🤖 AI Summary
This work addresses the limitations of K-means clustering when applied to nonlinearly separable data, where existing post-hoc merging strategies often suffer from computational inefficiency and reliance on hyperparameters. To overcome these issues, the authors propose CavMerge, a parameter-free and computationally efficient algorithm that merges clusters obtained from K-means with an initially large K. CavMerge leverages a local log-concavity assumption and integrates statistical consistency theory with an efficient post-processing mechanism, ensuring strong consistency and rapid convergence under mild distributional assumptions. Extensive experiments on both synthetic and real-world datasets demonstrate that CavMerge consistently outperforms state-of-the-art methods, yielding more stable and reliable clustering results.
📝 Abstract
K-means clustering, a classic and widely-used clustering technique, is known to exhibit suboptimal performance when applied to non-linearly separable data. Numerous adjustments and modifications have been proposed to address this issue, including methods that merge K-means results from a relatively large K to obtain a final cluster assignment. However, existing methods of this nature often encounter computational inefficiencies and suffer from hyperparameter tuning.

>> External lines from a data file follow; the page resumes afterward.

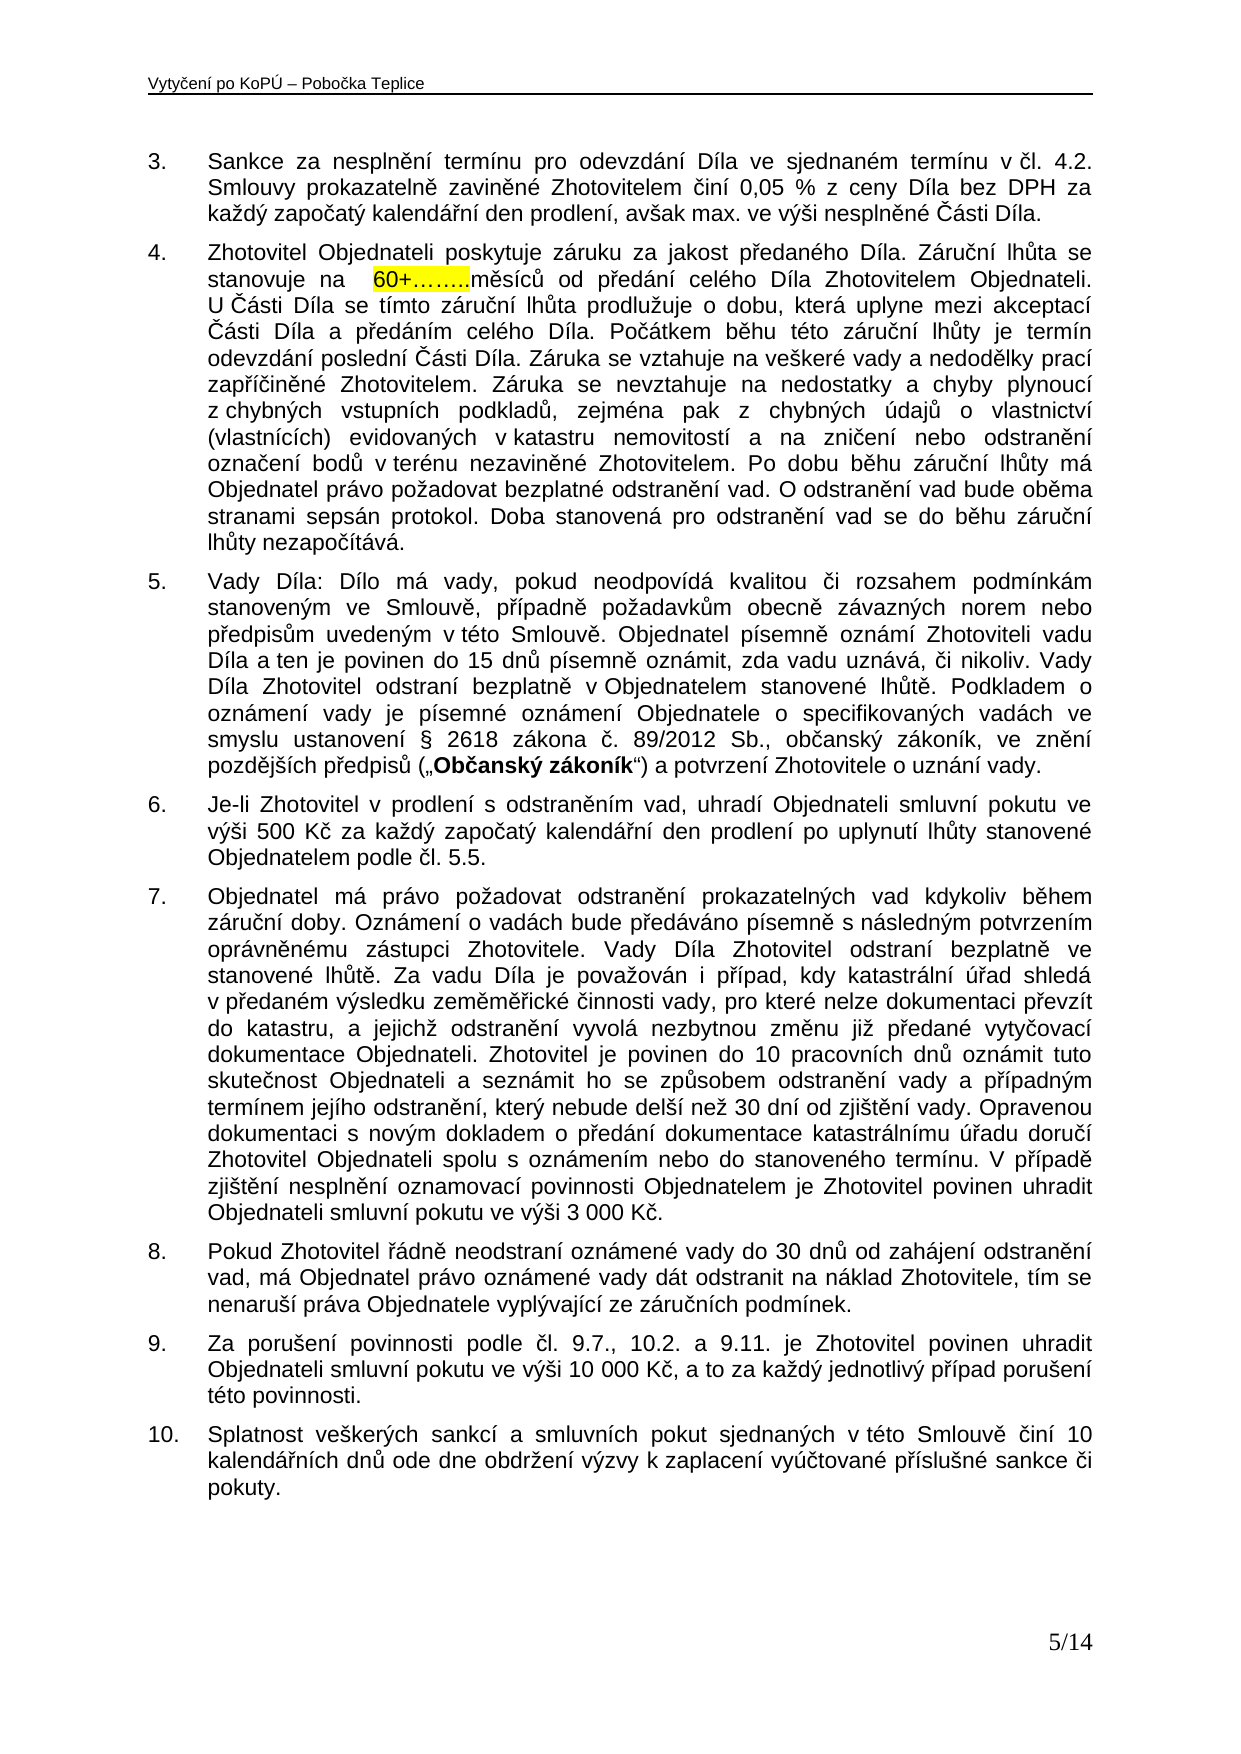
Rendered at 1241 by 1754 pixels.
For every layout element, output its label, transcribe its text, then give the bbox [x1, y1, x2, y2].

list Za porušení povinnosti podle čl. 9.7., 10.2. a 9.11. je Zhotovitel povinen uhradit Objednateli smluvní pokutu ve výši 10 000 Kč, a to za každý jednotlivý případ porušení této povinnosti. [148, 1329, 1093, 1408]
list Je-li Zhotovitel v prodlení s odstraněním vad, uhradí Objednateli smluvní pokutu ve výši 500 Kč za každý započatý kalendářní den prodlení po uplynutí lhůty stanovené Objednatelem podle čl. 5.5. [148, 791, 1093, 870]
list Pokud Zhotovitel řádně neodstraní oznámené vady do 30 dnů od zahájení odstranění vad, má Objednatel právo oznámené vady dát odstranit na náklad Zhotovitele, tím se nenaruší práva Objednatele vyplývající ze záručních podmínek. [148, 1238, 1093, 1317]
list Sankce za nesplnění termínu pro odevzdání Díla ve sjednaném termínu v čl. 4.2. Smlouvy prokazatelně zaviněné Zhotovitelem činí 0,05 % z ceny Díla bez DPH za každý započatý kalendářní den prodlení, avšak max. ve výši nesplněné Části Díla. [148, 148, 1093, 227]
list Splatnost veškerých sankcí a smluvních pokut sjednaných v této Smlouvě činí 10 kalendářních dnů ode dne obdržení výzvy k zaplacení vyúčtované příslušné sankce či pokuty. [148, 1421, 1093, 1500]
list Objednatel má právo požadovat odstranění prokazatelných vad kdykoliv během záruční doby. Oznámení o vadách bude předáváno písemně s následným potvrzením oprávněnému zástupci Zhotovitele. Vady Díla Zhotovitel odstraní bezplatně ve stanovené lhůtě. Za vadu Díla je považován i případ, kdy katastrální úřad shledá v předaném výsledku zeměměřické činnosti vady, pro které nelze dokumentaci převzít do katastru, a jejichž odstranění vyvolá nezbytnou změnu již předané vytyčovací dokumentace Objednateli. Zhotovitel je povinen do 10 pracovních dnů oznámit tuto skutečnost Objednateli a seznámit ho se způsobem odstranění vady a případným termínem jejího odstranění, který nebude delší než 30 dní od zjištění vady. Opravenou dokumentaci s novým dokladem o předání dokumentace katastrálnímu úřadu doručí Zhotovitel Objednateli spolu s oznámením nebo do stanoveného termínu. V případě zjištění nesplnění oznamovací povinnosti Objednatelem je Zhotovitel povinen uhradit Objednateli smluvní pokutu ve výši 3 000 Kč. [148, 883, 1093, 1225]
list Vady Díla: Dílo má vady, pokud neodpovídá kvalitou či rozsahem podmínkám stanoveným ve Smlouvě, případně požadavkům obecně závazných norem nebo předpisům uvedeným v této Smlouvě. Objednatel písemně oznámí Zhotoviteli vadu Díla a ten je povinen do 15 dnů písemně oznámit, zda vadu uznává, či nikoliv. Vady Díla Zhotovitel odstraní bezplatně v Objednatelem stanovené lhůtě. Podkladem o oznámení vady je písemné oznámení Objednatele o specifikovaných vadách ve smyslu ustanovení § 2618 zákona č. 89/2012 Sb., občanský zákoník, ve znění pozdějších předpisů („Občanský zákoník“) a potvrzení Zhotovitele o uznání vady. [148, 568, 1093, 779]
list Zhotovitel Objednateli poskytuje záruku za jakost předaného Díla. Záruční lhůta se stanovuje na 60+……..měsíců od předání celého Díla Zhotovitelem Objednateli. U Části Díla se tímto záruční lhůta prodlužuje o dobu, která uplyne mezi akceptací Části Díla a předáním celého Díla. Počátkem běhu této záruční lhůty je termín odevzdání poslední Části Díla. Záruka se vztahuje na veškeré vady a nedodělky prací zapříčiněné Zhotovitelem. Záruka se nevztahuje na nedostatky a chyby plynoucí z chybných vstupních podkladů, zejména pak z chybných údajů o vlastnictví (vlastnících) evidovaných v katastru nemovitostí a na zničení nebo odstranění označení bodů v terénu nezaviněné Zhotovitelem. Po dobu běhu záruční lhůty má Objednatel právo požadovat bezplatné odstranění vad. O odstranění vad bude oběma stranami sepsán protokol. Doba stanovená pro odstranění vad se do běhu záruční lhůty nezapočítává. [148, 239, 1093, 555]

Here we present \emph{CavMerge}, a novel K-means merging algorithm that is intuitive, free of parameter tuning, and computationally efficient. Operating under minimal local distributional assumptions, our algorithm demonstrates strong consistency and rapid convergence guarantees. Empirical studies on various simulated and real datasets demonstrate that our method yields more reliable clusters in comparison to current state-of-the-art algorithms.